C was created in the days of kilobyte memory, and precious compiling cycles. Hence the header file was created out of necessity for sane compiling times, as the compiler can make assumptions just from reading the header files. C++ inherited this. The result is that for any decently sized project, you type a lot of things twice. This, obviously, violates the DRY (Don't Repeat Yourself) principle of maintainable code.

What better way to eliminate this painful redundancy in typing than to eliminate the preprocessor altogether? That's exactly what Walter Bright has done. The D compiler scans the source of all modules to reconstruct the available functions in order to check the typing. You only have to type one thing once.
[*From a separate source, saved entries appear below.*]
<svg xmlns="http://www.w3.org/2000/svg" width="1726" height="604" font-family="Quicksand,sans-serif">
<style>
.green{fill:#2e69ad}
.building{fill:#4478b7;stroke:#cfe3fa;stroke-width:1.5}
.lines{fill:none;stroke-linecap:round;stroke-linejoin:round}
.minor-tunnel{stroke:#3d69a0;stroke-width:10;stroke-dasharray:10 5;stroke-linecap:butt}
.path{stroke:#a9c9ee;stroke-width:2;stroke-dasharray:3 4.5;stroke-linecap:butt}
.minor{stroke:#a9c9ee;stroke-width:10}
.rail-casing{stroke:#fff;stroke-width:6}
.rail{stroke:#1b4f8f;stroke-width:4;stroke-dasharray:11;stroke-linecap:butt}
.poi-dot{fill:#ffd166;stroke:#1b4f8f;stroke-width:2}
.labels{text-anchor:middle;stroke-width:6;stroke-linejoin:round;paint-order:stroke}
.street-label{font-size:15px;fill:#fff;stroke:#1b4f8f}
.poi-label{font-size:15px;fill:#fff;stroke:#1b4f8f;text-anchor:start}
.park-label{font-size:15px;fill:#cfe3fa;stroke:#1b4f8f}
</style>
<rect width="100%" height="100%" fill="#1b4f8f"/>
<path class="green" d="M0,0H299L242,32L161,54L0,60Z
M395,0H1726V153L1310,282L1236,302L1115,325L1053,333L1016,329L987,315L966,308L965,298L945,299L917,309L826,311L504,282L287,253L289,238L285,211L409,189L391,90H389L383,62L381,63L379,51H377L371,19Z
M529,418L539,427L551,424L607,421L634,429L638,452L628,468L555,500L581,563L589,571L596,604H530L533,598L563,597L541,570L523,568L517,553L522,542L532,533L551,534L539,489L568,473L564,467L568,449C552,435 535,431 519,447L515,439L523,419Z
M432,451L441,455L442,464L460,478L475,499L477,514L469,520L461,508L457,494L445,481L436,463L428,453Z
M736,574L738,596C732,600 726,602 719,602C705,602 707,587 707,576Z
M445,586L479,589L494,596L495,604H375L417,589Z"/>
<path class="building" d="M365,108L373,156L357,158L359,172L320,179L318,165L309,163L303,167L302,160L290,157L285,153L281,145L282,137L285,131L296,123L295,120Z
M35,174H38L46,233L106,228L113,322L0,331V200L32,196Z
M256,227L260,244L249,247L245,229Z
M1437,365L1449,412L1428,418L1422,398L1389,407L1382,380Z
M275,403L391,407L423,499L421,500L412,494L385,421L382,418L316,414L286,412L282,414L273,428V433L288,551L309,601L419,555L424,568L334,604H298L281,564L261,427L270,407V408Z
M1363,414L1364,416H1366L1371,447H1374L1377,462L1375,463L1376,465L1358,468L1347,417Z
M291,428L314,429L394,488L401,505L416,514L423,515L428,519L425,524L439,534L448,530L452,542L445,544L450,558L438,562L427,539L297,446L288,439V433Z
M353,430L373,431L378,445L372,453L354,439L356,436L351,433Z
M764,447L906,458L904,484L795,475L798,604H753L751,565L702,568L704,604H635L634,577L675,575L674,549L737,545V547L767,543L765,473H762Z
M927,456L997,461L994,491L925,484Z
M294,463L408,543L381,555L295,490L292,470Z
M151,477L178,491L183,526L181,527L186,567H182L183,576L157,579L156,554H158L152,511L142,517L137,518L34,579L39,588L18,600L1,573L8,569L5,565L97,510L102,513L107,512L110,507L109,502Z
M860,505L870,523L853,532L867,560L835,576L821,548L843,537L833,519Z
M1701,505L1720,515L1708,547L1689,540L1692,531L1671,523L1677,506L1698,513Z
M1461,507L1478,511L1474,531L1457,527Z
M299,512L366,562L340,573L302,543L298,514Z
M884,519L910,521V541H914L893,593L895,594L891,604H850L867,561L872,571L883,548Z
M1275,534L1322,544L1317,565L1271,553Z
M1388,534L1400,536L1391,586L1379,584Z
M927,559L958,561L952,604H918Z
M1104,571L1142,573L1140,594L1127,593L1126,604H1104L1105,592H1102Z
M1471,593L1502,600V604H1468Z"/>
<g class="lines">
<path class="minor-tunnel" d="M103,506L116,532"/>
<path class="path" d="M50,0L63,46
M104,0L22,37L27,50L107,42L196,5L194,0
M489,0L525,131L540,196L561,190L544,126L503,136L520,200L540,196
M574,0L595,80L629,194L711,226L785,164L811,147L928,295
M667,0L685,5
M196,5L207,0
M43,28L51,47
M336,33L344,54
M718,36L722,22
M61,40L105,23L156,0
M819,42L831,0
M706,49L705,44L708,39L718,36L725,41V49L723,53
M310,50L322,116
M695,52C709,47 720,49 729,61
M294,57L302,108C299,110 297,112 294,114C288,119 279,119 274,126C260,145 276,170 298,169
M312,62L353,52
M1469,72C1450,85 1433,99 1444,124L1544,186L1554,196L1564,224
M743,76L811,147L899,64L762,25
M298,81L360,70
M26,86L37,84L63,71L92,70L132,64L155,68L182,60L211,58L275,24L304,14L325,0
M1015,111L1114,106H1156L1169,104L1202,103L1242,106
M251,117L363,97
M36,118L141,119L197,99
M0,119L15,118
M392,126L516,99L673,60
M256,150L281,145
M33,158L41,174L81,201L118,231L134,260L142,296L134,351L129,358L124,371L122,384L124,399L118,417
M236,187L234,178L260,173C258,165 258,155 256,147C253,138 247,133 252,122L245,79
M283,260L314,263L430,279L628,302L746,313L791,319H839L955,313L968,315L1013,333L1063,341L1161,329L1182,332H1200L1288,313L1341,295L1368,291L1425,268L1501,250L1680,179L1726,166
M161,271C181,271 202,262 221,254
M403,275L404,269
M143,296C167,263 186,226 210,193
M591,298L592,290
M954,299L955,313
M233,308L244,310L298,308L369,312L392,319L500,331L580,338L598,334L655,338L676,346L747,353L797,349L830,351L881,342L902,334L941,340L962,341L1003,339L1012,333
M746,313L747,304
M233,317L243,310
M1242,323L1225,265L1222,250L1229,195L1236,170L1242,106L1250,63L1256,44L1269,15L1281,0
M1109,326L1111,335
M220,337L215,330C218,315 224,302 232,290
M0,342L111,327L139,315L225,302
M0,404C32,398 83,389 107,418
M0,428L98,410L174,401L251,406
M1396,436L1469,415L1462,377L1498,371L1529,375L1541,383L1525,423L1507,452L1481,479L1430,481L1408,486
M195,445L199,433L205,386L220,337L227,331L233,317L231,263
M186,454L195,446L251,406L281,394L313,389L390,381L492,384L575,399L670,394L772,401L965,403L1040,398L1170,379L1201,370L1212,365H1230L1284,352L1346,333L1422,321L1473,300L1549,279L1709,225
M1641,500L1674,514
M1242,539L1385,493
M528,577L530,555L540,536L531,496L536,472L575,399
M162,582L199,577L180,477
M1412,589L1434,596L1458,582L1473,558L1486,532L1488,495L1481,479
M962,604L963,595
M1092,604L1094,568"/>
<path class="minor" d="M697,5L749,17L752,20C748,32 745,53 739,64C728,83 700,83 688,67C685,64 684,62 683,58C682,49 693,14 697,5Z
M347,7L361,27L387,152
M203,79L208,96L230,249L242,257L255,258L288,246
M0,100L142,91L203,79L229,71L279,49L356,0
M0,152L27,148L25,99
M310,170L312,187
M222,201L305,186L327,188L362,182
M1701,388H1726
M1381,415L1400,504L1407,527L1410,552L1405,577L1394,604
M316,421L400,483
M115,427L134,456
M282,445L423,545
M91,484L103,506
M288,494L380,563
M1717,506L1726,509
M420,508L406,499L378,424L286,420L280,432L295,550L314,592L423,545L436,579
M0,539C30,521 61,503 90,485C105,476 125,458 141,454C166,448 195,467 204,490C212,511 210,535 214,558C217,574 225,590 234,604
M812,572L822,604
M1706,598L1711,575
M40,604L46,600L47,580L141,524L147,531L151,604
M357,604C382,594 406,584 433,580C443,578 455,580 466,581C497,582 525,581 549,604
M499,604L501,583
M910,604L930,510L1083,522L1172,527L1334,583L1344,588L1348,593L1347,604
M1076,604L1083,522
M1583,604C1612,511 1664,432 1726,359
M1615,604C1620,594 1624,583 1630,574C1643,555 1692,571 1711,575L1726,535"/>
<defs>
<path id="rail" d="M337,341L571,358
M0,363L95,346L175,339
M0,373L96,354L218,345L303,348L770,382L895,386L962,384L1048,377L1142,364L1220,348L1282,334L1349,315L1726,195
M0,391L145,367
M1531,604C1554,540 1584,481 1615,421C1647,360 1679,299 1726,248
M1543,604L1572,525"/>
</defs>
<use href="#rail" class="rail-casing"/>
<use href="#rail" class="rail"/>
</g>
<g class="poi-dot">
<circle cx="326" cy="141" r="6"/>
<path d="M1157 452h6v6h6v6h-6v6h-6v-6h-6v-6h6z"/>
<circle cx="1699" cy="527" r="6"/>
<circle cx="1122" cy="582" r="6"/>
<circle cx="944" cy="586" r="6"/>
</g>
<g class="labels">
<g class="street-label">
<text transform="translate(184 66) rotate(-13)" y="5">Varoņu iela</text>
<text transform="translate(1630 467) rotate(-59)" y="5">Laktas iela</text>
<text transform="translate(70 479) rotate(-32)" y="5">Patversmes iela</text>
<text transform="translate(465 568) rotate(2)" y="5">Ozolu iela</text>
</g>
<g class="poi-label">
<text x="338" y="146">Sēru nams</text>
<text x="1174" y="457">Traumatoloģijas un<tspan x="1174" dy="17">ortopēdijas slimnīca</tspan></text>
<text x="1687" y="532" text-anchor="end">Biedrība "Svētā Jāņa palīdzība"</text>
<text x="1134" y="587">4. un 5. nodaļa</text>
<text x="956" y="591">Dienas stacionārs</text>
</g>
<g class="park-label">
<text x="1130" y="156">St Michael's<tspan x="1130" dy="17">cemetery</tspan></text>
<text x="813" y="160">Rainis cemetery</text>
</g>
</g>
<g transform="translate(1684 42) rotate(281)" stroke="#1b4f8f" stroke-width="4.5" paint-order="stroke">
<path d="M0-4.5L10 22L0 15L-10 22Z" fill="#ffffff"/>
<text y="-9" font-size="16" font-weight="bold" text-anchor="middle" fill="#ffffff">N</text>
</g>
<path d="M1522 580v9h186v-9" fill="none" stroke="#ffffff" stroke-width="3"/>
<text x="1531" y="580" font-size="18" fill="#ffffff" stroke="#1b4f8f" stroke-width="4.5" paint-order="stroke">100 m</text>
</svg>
But there's more. One of the interesting consequences of not having header files is that objects can't be declared over multiple source files. If you write huge-ass objects with a massive declaration and multiple source files, you're asking for trouble anyway. By forcing you to write everything in one source file, you are forced to program better. Another side-effect is that since objects are only ever declared in one file, in D, all object methods and properties are implemented inside the declaration braces:

class MyObject
{
  this()
  {
    // constructor
  }

  void my_method()
  {
  }
}

In D, you will never have to type the awfully verbose my_object::my_method again. Constructors are called "this" instead of the ridiculous notation in C++ of my_object::my_object. That's a lot of wins for readability.

Still, a lot of people complained about the loss of templates with the loss of the pre-processor, so Walter Bright caved in, and introduced templates in D, except he made it better. Better, that is, for the compiler writer. In C++, templates are declared with the characters "", which causes huge head-aches for C++ parsers, as the parsers have to untangle this from genuine greater-than and less-than operators. In D, they are declared with "!(" and ")", which cause no problems for D parsers.

Syntactic Sugar

There's also plenty of syntactic sugar in D that gives you a lot of wriggle room when designing objects. For instance, if you have an object method with no parameters that returns a value:

class MyClass
{
  int my_func();
}

You can call the function as:

auto my_object = new MyClass();
auto val = my_object.my_func;

You now have a choice of changing the function into a property without changing the code that calls the function.

With parameters in a function, the key-words "inout" tells D that it's a call-by-reference, and D will let you use the same variable. No more juggling with pointers to pass values out of a function.

Optional Garbage collection

If anything marks the philosophy of D, it is this: you get garbage collection and manual memory management. D lets you play with pointers, but keeps them in the gun cabinet when not in use. This feature above all marks Walter Bright as the über-pragmatist of language designers. I don't know of any other language that allows this. If you let your variables dangle, D will clean up after you, but if you really do need to control every bit and byte, you can, perhaps shooting off your foot in the process.

But that's the weird thing about D, although you can conceivably write operating systems and device drivers in it, you can also hack out a quick-and-dirty text-mangling script. Now that's conceptual integrity.